To advocate for anything requires a certain amount of determination, tenacity, and passion. One must be willing to fight for an idea against some other current of belief. Sometimes the beliefs one must fight are deeply entrenched, so activists must expect to hear dissent and, to some extent, expect to reject that dissent. To do so is a necessary strength that maintains a steady course through the winds of change.
Yet there are different sorts of ideas we fight for, with different relationships to evidence.
Take the idea that non-heterosexual or non-exclusive romantic partners are inherently immoral. In examples like LGBTQ rights, the conflict is between two social beliefs: one side arguing that their religious proscriptions should apply to all of society, and the other arguing that everyone should have the freedom to live as they are without discrimination. In such cases advocates have support from the underlying American ideals, and there is no conflicting evidence. Opponents have tried to manufacture that evidence without success, so the conflict remains a social one, and one that LGBTQ advocates are rapidly winning.
In a second category of idea, the evidence for one position is clear, but there are social and economic reasons for pretending otherwise. Climate change falls into this category, and activists can fight to mitigate global warming with a clear conscience. After all, the scientific consensus supports that position. But because the opposition includes powerful businessmen and an entire wing of one major political party, advocates for climate change need to be able to quickly evaluate and dismiss opposing arguments. This isn’t too difficult, because for anyone with scientific literacy and an inquiring mind, the evidence mounted by opponents is clearly cherry-picked, muddled, or fraudulent.
Yet there is also a third, thornier category of idea: that wherein an activist position runs counter to the majority of scientific evidence. For example, there is a vocal minority that fights against vaccines, ignoring the fact that vaccines have been repeatedly proven safe and effective. That minority invents claims at the drop of a hat, seizes on the slightest mention of something the public can recognize as “bad” (like mercury or formaldehyde), and relies on anecdotes and lone retracted papers to counter the overwhelming conclusion supported by literally all the other scientific data.
I find this last category of activist endeavor endlessly fascinating, and I also deeply want to know what it is that leads them to reject the majority of evidence and embrace a position so deeply contrary to the ideal of social change.
I have begun to suspect that what I am seeing is not activism perverted so much as activism taken to an illogical extreme. Advocates for anything need a certain amount of ideological armor to navigate the slings and arrows of outrageous claims, and yet in this last case the fetters of logic have been cast away and the activists themselves have become purveyors of the outrageous. They are become impervious, not just to motivated dissenters, but to whole bodies of objective dissenting evidence.
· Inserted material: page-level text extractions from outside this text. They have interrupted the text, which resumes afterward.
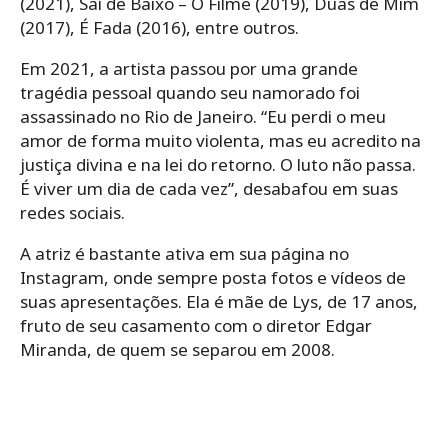
(2021), Sai de Baixo – O Filme (2019), Duas de Mim
(2017), É Fada (2016), entre outros.
Em 2021, a artista passou por uma grande
tragédia pessoal quando seu namorado foi
assassinado no Rio de Janeiro. “Eu perdi o meu
amor de forma muito violenta, mas eu acredito na
justiça divina e na lei do retorno. O luto não passa.
É viver um dia de cada vez”, desabafou em suas
redes sociais.
A atriz é bastante ativa em sua página no
Instagram, onde sempre posta fotos e vídeos de
suas apresentações. Ela é mãe de Lys, de 17 anos,
fruto de seu casamento com o diretor Edgar
Miranda, de quem se separou em 2008.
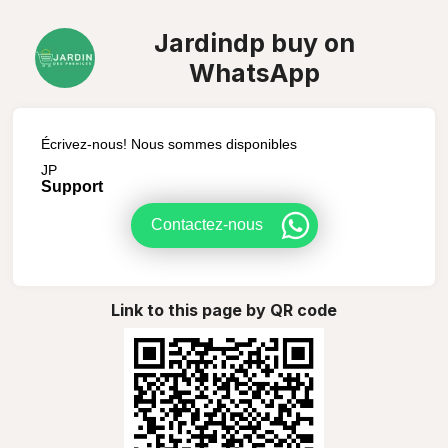
Jardindp buy on
WhatsApp
Écrivez-nous! Nous sommes disponibles
JP
Support
Contactez-nous
Link to this page by QR code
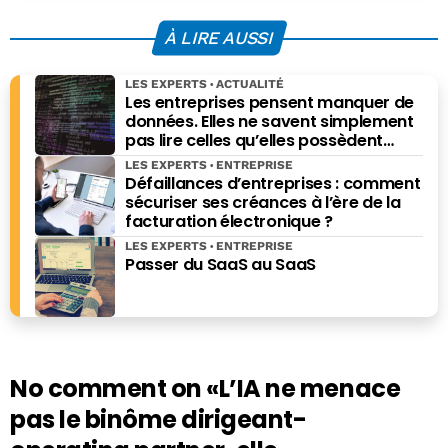
À LIRE AUSSI
LES EXPERTS
ACTUALITÉ
Les entreprises pensent manquer de
données. Elles ne savent simplement
pas lire celles qu’elles possèdent
déjà.
LES EXPERTS
ENTREPRISE
Défaillances d’entreprises : comment
sécuriser ses créances à l’ère de la
facturation électronique ?
LES EXPERTS
ENTREPRISE
Passer du SaaS au SaaS
No comment on
«L’IA ne menace
pas le binôme dirigeant-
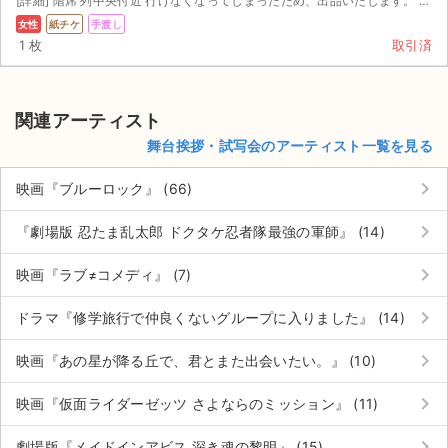
[詳細] 階席 列中央付近 行けなくなってしまったため、出品いたします。 本日 時以降、都内(池...
女性
紙チケ
手渡し
1 枚
取引済
関連アーティスト
舞台挨拶・試写会のアーティスト一覧を見る
keyboard_arrow_right
映画『ブルーロック』 (66)
keyboard_arrow_right
『劇場版 忍たま乱太郎 ドクタケ忍者隊最強の軍師』 (14)
keyboard_arrow_right
映画『ラブ≠コメディ』 (7)
keyboard_arrow_right
ドラマ『修学旅行で仲良くないグループに入りました』 (14)
keyboard_arrow_right
映画『あの星が降る丘で、君とまた出会いたい。』 (10)
keyboard_arrow_right
映画『仮面ライダーゼッツ さよならのミッション』 (11)
keyboard_arrow_right
劇場版『メイドインアビス 深き魂の黎明』 (15)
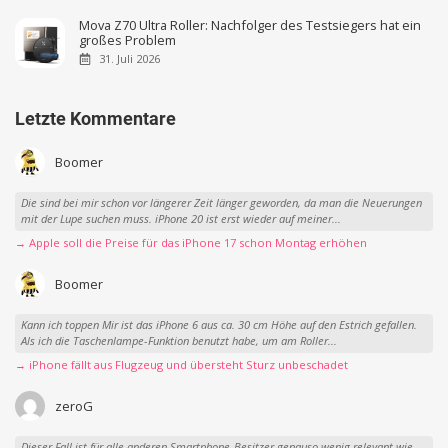
Mova Z70 Ultra Roller: Nachfolger des Testsiegers hat ein
großes Problem
31. Juli 2026
Letzte Kommentare
Boomer
Die sind bei mir schon vor längerer Zeit länger geworden, da man die Neuerungen
mit der Lupe suchen muss. iPhone 20 ist erst wieder auf meiner...
→ Apple soll die Preise für das iPhone 17 schon Montag erhöhen
Boomer
Kann ich toppen Mir ist das iPhone 6 aus ca. 30 cm Höhe auf den Estrich gefallen.
Als ich die Taschenlampe-Funktion benutzt habe, um am Roller...
→ iPhone fällt aus Flugzeug und übersteht Sturz unbeschadet
zeroG
Dieser Fall ist für alle anderen Smartphone-Besitzer genauso wenig relevant wie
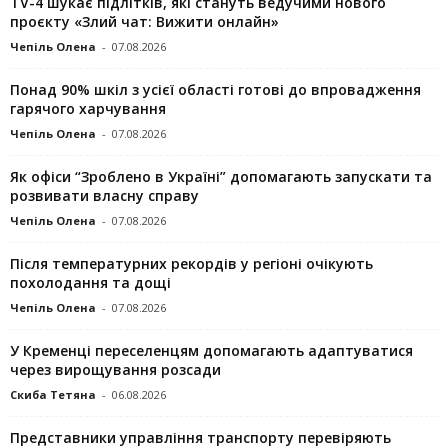
TV-4 шукає підлітків, які стануть ведучими нового
проєкту «Злий чат: Вижити онлайн»
Чепіль Олена
-
07.08.2026
Понад 90% шкіл з усієї області готові до впровадження
гарячого харчування
Чепіль Олена
-
07.08.2026
Як офіси “Зроблено в Україні” допомагають запускaти та
розвивати власну справу
Чепіль Олена
-
07.08.2026
Після температурних рекордів у регіоні очікують
похолодання та дощі
Чепіль Олена
-
07.08.2026
У Кременці переселенцям допомагають адаптуватися
через вирощування розсади
Скиба Тетяна
-
06.08.2026
Представники управління транспорту перевіряють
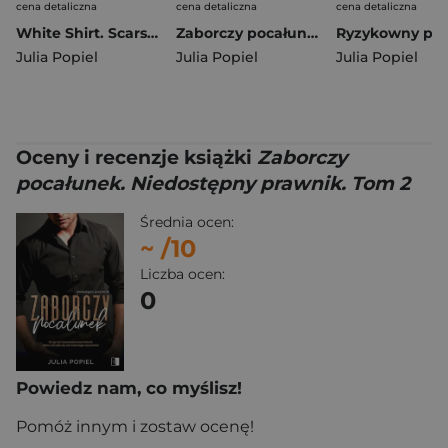
cena detaliczna
cena detaliczna
cena detaliczna
White Shirt. Scars on Ice. Tom 3
Zaborczy pocałunek wznowienie. Niedostępny prawnik. Tom 2 wyd. 2025
Julia Popiel
Julia Popiel
Julia Popiel
Oceny i recenzje książki
Zaborczy
pocałunek. Niedostępny prawnik. Tom 2
Średnia ocen:
~
/10
Liczba ocen:
0
Powiedz nam, co myślisz!
Pomóż innym i zostaw ocenę!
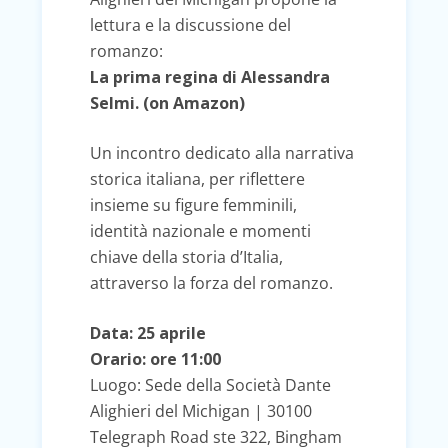
lettura e la discussione del
romanzo:
La prima regina di Alessandra
Selmi. (on Amazon)
Un incontro dedicato alla narrativa
storica italiana, per riflettere
insieme su figure femminili,
identità nazionale e momenti
chiave della storia d’Italia,
attraverso la forza del romanzo.
Data: 25 aprile
Orario: ore 11:00
Luogo: Sede della Società Dante
Alighieri del Michigan | 30100
Telegraph Road ste 322, Bingham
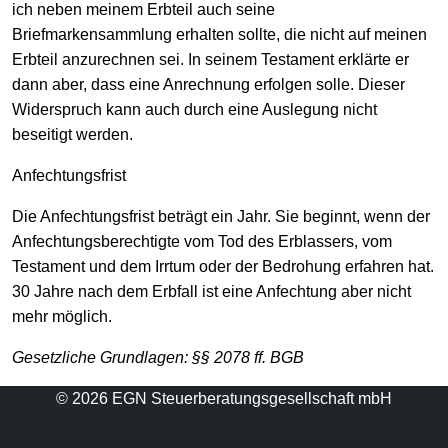
ich neben meinem Erbteil auch seine
Briefmarkensammlung erhalten sollte, die nicht auf meinen
Erbteil anzurechnen sei. In seinem Testament erklärte er
dann aber, dass eine Anrechnung erfolgen solle. Dieser
Widerspruch kann auch durch eine Auslegung nicht
beseitigt werden.
Anfechtungsfrist
Die Anfechtungsfrist beträgt ein Jahr. Sie beginnt, wenn der
Anfechtungsberechtigte vom Tod des Erblassers, vom
Testament und dem Irrtum oder der Bedrohung erfahren hat.
30 Jahre nach dem Erbfall ist eine Anfechtung aber nicht
mehr möglich.
Gesetzliche Grundlagen:
§§ 2078 ff. BGB
© 2026 EGN Steuerberatungsgesellschaft mbH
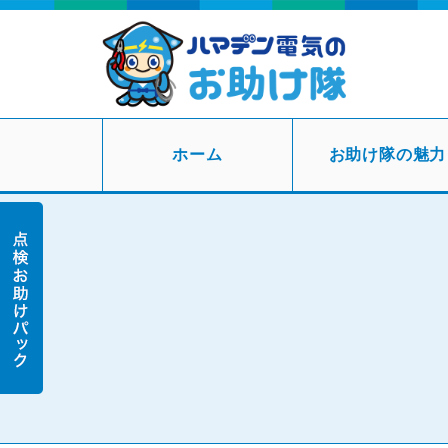
ホーム
お助け隊の魅力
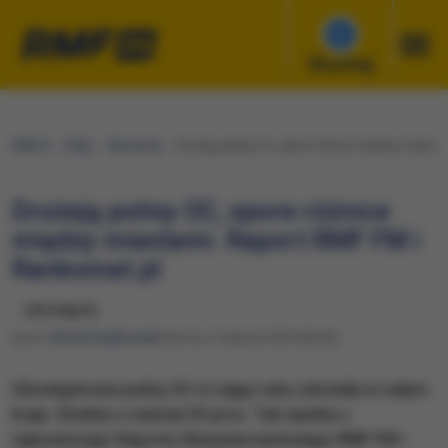
Słuchaj
RMF24
Fakty
Ekonomia
Drożeją polisy OC, spore różnice między miastam
Drożeją polisy OC, spore różnice
między miastami. Raport RMF FM i
Rankomat.pl
udostępnij
Autor:
Michał Radkowski
Sobota, 3 sierpnia 2024 (06:40)
Obowiązkowe polisy OC w ciągu roku zdrożały w całym
kraju. Średnio o niemal 30 proc. Tak wynika z
najnowszego Raportu Ubezpieczeniowego RMF FM i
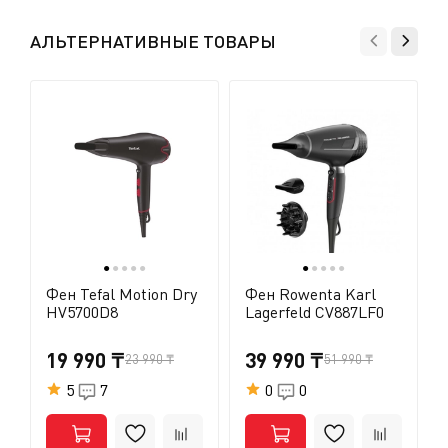
в его комплект аксессуарами, или протереть его чуть
влажной салфеткой для того, чтобы удалить волосы
АЛЬТЕРНАТИВНЫЕ ТОВАРЫ
или другие посторонние предметы, застрявшие в
задней защитной решетке. Ни в коем случае не
обрабатывайте поверхности прибора
спиртосодержащими жидкостями и не погружайте его
в воду (помните, что перед тем, как чистить прибор,
нужно обязательно вынуть из розетки вилку его
электрического провода).
●
●
●
●
●
●
●
●
●
●
Фен Tefal Motion Dry
Фен Rowenta Karl
HV5700D8
Lagerfeld CV887LF0
19 990 ₸
39 990 ₸
23 990 ₸
51 990 ₸
5
7
0
0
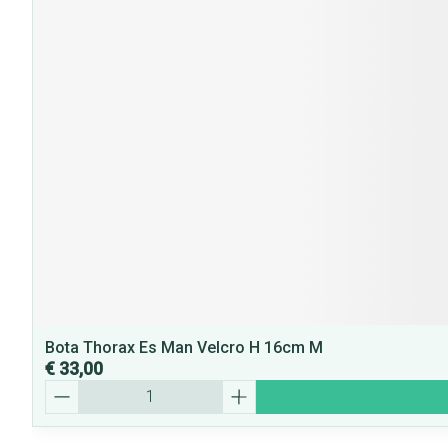
Bota Thorax Es Man Velcro H 16cm M
€ 33,00
Aantal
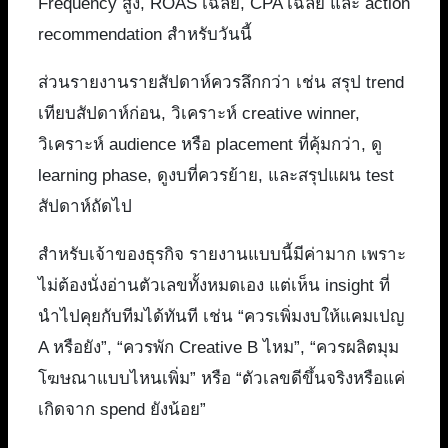
Frequency สูง, ROAS เฉลี่ย, CPA เฉลี่ย และ action
recommendation สำหรับวันนี้
ส่วนรายงานรายสัปดาห์ควรลึกกว่า เช่น สรุป trend
เทียบสัปดาห์ก่อน, วิเคราะห์ creative winner,
วิเคราะห์ audience หรือ placement ที่คุ้มกว่า, ดู
learning phase, ดูงบที่ควรย้าย, และสรุปแผน test
สัปดาห์ถัดไป
สำหรับเจ้าของธุรกิจ รายงานแบบนี้มีค่ามาก เพราะ
ไม่ต้องนั่งอ่านตัวเลขทั้งหมดเอง แต่เห็น insight ที่
นำไปคุยกับทีมได้ทันที เช่น “ควรเพิ่มงบให้แคมเปญ
A หรือยัง”, “ควรพัก Creative B ไหม”, “ควรผลิตมุม
โฆษณาแบบไหนเพิ่ม” หรือ “ตัวเลขดีขึ้นจริงหรือแค่
เกิดจาก spend ยังน้อย”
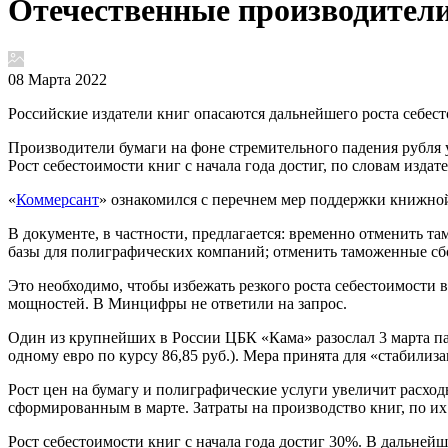
Отечественные производители
08 Марта 2022
Российские издатели книг опасаются дальнейшего роста себе
Производители бумаги на фоне стремительного падения рубля
Рост себестоимости книг с начала года достиг, по словам изда
«
Коммерсант
» ознакомился с перечнем мер поддержки книжно
В документе, в частности, предлагается: временно отменить 
базы для полиграфических компаний; отменить таможенные сб
Это необходимо, чтобы избежать резкого роста себестоимости 
мощностей. В Минцифры не ответили на запрос.
Один из крупнейших в России ЦБК «Кама» разослал 3 марта пар
одному евро по курсу 86,85 руб.). Мера принята для «стабили
Рост цен на бумагу и полиграфические услуги увеличит расходы
сформированным в марте. Затраты на производство книг, по их
Рост себестоимости книг с начала года достиг 30%. В дальней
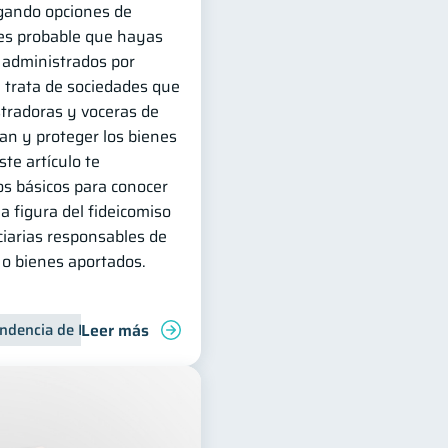
igando opciones de
 es probable que hayas
 administrados por
e trata de sociedades que
tradoras y voceras de
an y proteger los bienes
te artículo te
s básicos para conocer
a figura del fideicomiso
ciarias responsables de
 o bienes aportados.
Leer más
ndencia de Bancos
 personales
Doble sueldo
Gasto responsable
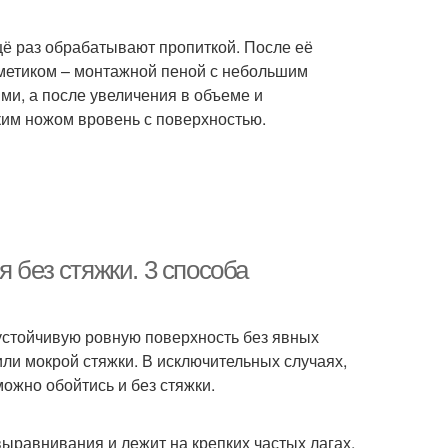
ё раз обрабатывают пропиткой. После её
метиком – монтажной пеной с небольшим
и, а после увеличения в объеме и
им ножом вровень с поверхностью.
 без стяжки. 3 способа
устойчивую ровную поверхность без явных
ли мокрой стяжки. В исключительных случаях,
ожно обойтись и без стяжки.
выравнивания и лежит на крепких частых лагах.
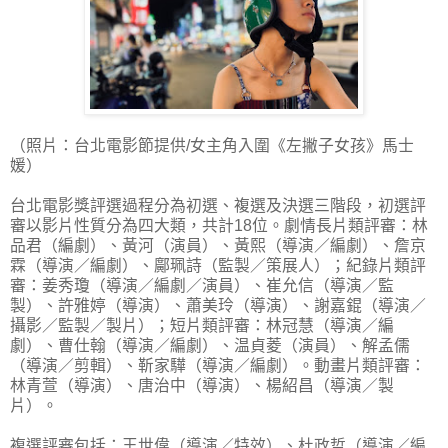
（照片：台北電影節提供/女主角入圍《左撇子女孩》馬士
媛）
台北電影獎評選過程分為初選、複選及決選三階段，初選評
審以影片性質分為四大類，共計18位。劇情長片類評審：林
品君（編劇）、黃河（演員）、黃熙（導演／編劇）、詹京
霖（導演／編劇）、鄺珮詩（監製／策展人）；紀錄片類評
審：姜秀瓊（導演／編劇／演員）、崔允信（導演／監
製）、許雅婷（導演）、蕭美玲（導演）、謝嘉錕（導演／
攝影／監製／製片）；短片類評審：林冠慧（導演／編
劇）、曹仕翰（導演／編劇）、温貞菱（演員）、解孟儒
（導演／剪輯）、靳家驊（導演／編劇）。動畫片類評審：
林青萱（導演）、唐治中（導演）、楊紹昌（導演／製
片）。
複選評審包括：王世偉（導演／特效）、杜政哲（導演／編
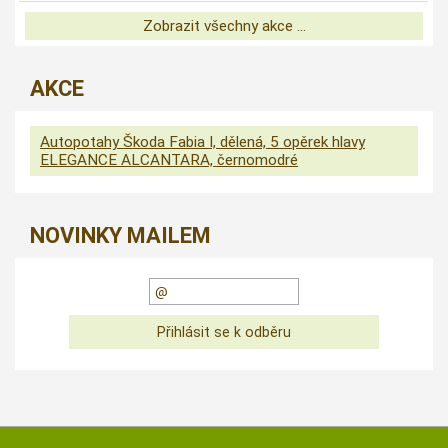
Zobrazit všechny akce ...
AKCE
Autopotahy Škoda Fabia I, dělená, 5 opěrek hlavy
ELEGANCE ALCANTARA, černomodré
NOVINKY MAILEM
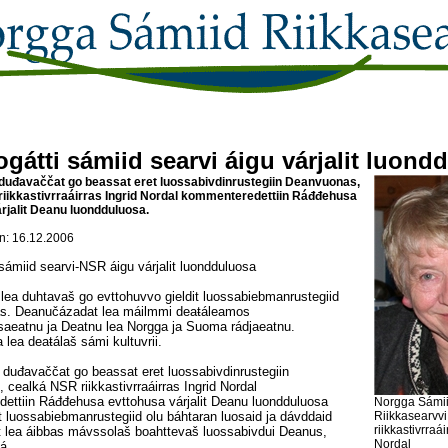
gátti sámiid searvi áigu várjalit luond
ui duđavaččat go beassat eret luossabivdinrustegiin Deanvuonas,
iikkastivrraáirras Ingrid Nordal kommenteredettiin Ráđđehusa
rjalit Deanu luondduluosa.
: 16.12.2006
 sámiid searvi-NSR áigu várjalit luondduluosa
lea duhtavaš go evttohuvvo gieldit luossabiebmanrustegiid
s. Deanučázadat lea máilmmi deaŧáleamos
saeatnu ja Deatnu lea Norgga ja Suoma rádjaeatnu.
lea deaŧálaš sámi kultuvrii.
ui duđavaččat go beassat eret luossabivdinrustegiin
cealká NSR riikkastivrraáirras Ingrid Nordal
ettiin Ráđđehusa evttohusa várjalit Deanu luondduluosa
Norgga Sámi
t luossabiebmanrustegiid olu báhtaran luosaid ja dávddaid
Riikkasearvv
riikkastivrraái
át lea áibbas mávssolaš boahttevaš luossabivdui Deanus,
Nordal
á.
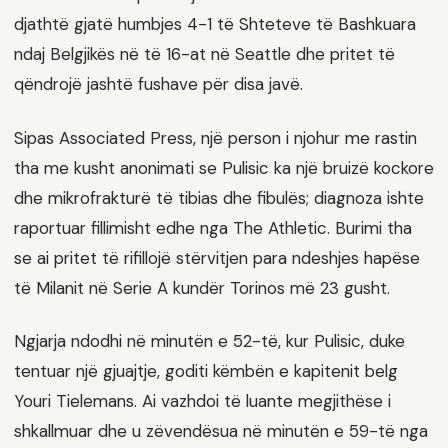
djathtë gjatë humbjes 4-1 të Shteteve të Bashkuara
ndaj Belgjikës në të 16-at në Seattle dhe pritet të
qëndrojë jashtë fushave për disa javë.
Sipas Associated Press, një person i njohur me rastin
tha me kusht anonimati se Pulisic ka një bruizë kockore
dhe mikrofrakturë të tibias dhe fibulës; diagnoza ishte
raportuar fillimisht edhe nga The Athletic. Burimi tha
se ai pritet të rifillojë stërvitjen para ndeshjes hapëse
të Milanit në Serie A kundër Torinos më 23 gusht.
Ngjarja ndodhi në minutën e 52-të, kur Pulisic, duke
tentuar një gjuajtje, goditi këmbën e kapitenit belg
Youri Tielemans. Ai vazhdoi të luante megjithëse i
shkallmuar dhe u zëvendësua në minutën e 59-të nga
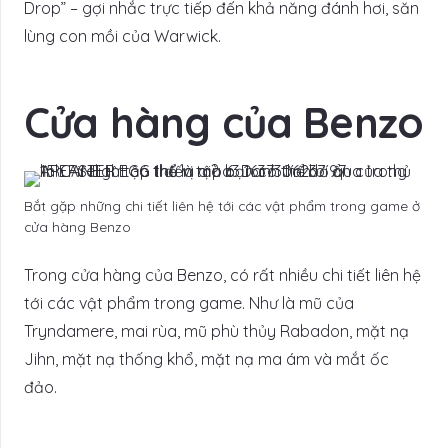
Drop” – gợi nhắc trực tiếp đến khả năng đánh hơi, săn
lùng con mồi của Warwick.
Cửa hàng của Benzo
Bắt gặp những chi tiết liên hệ tới các vật phẩm trong game ở
cửa hàng Benzo
Trong cửa hàng của Benzo, có rất nhiều chi tiết liên hệ
tới các vật phẩm trong game. Như là mũ của
Tryndamere, mai rùa, mũ phù thủy Rabadon, mặt nạ
Jihn, mặt nạ thống khổ, mặt nạ ma ám và mắt ốc
đảo.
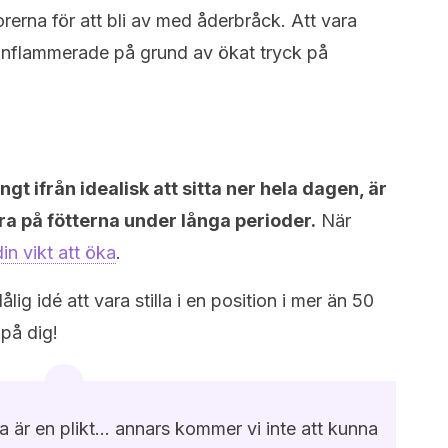
orerna för att bli av med åderbråck. Att vara
r inflammerade på grund av ökat tryck på
ngt ifrån idealisk att sitta ner hela dagen, är
vara på fötterna under långa perioder.
När
n vikt att öka
.
lig idé att vara stilla i en position i mer än 50
 på dig!
sa är en plikt… annars kommer vi inte att kunna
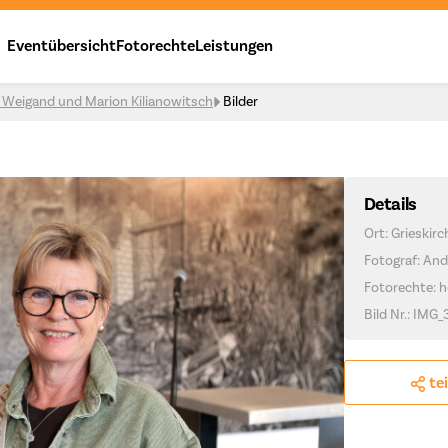
Eventübersicht
Fotorechte
Leistungen
s Weigand und Marion Kilianowitsch
Bilder
Details
Ort: Grieskir
Fotograf: And
Fotorechte: h
Bild Nr.: IMG_
te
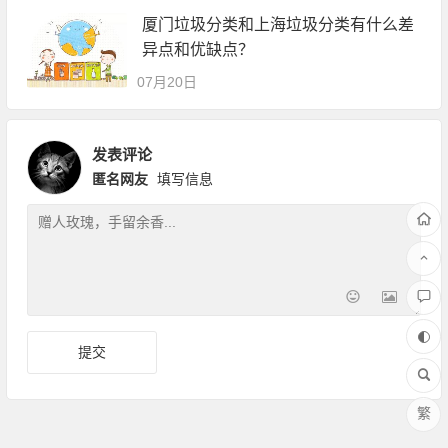
厦门垃圾分类和上海垃圾分类有什么差
异点和优缺点？
07月20日
发表评论
匿名网友
填写信息
繁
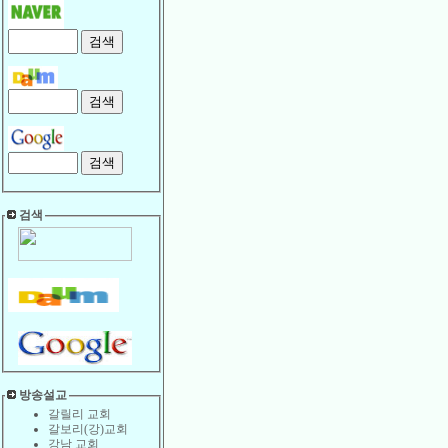
검색
방송설교
갈릴리 교회
갈보리(강)교회
강남 교회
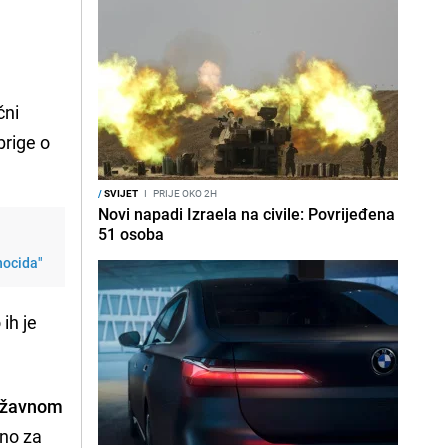
čni
brige o
/
SVIJET
I
PRIJE OKO 2H
Novi napadi Izraela na civile: Povrijeđena
51 osoba
nocida"
 ih je
državnom
sno za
So too activists must be able recognize and publicize harm that occurs as a result of the opposing view. In the cases of LGBTQ rights and climate change, there are real personal harms that occur from the opposing position. Gay couples are suffering discrimination, and poor coastal countries are suffering unprecedented flooding. Effective activists find these things, drag them into the light, and make society take notice.
In the case of anti-vaccine advocates, though, they rely on made-up harms: the sort of harm one illogically infers rather than the sort of harm with a direct relationship. They make not just unsupported but disproven claims, such as suggesting that vaccines cause autism (they absolutely don’t) or that young immune systems can’t “handle” vaccines (vaccines are less of an immune challenge than almost anything else a child encounters).
Finally, activists need to be able to find and mobilize people who agree with them, and to discredit people who fight against them. When done with the reliable evidence or generally accepted parts of the social contract, such as in the cases of climate change and LGBTQ rights, this is a good and necessary part of creating social change. When done with anecdotes, innuendo, and lies, though, it becomes little more than an ideological cancer. A community of activists can be a center of social innovation, where challenge drives us all to be better, or a hyperbolic chamber of amplified nonsense, where no challenge is ever allowed.
I think, in the end, all advocates and activists walk the knife edge of societal belief, trying to drag that belief farther to one side or the other. This is an absolutely necessary role in society, which might otherwise stay mired in the inertia of bad ideas and the motivated reasoning of the powerful. When activists do this well, they are a check and a balance both on the stagnation of social beliefs. They are nimble, creative, and skeptical of the opposition, but they are also open to new evidence and they embody the ideal of social change.
When activists do this badly, though, they are as brittle and unyielding as the bad ideas and motivated reasoning they so often fight against. The fervor of activism is a part of the solution and a part of the problem both.
I think that strong scientific evidence is the tether holding us on that edge, looking over, and surveying the places we might fall or climb. It lets us reach the edge and innovate, but we must always be cautions to keep close hold of the tether. And, should we find ourselves advocating a position that goes against the majority of scientific evidence, we ought to ask ourselves some very hard questions. If the anti-vaccine advocates are any indication, activists who rush to an extreme relying on bad evidence may fall a long way from the truth, and many never find their way home.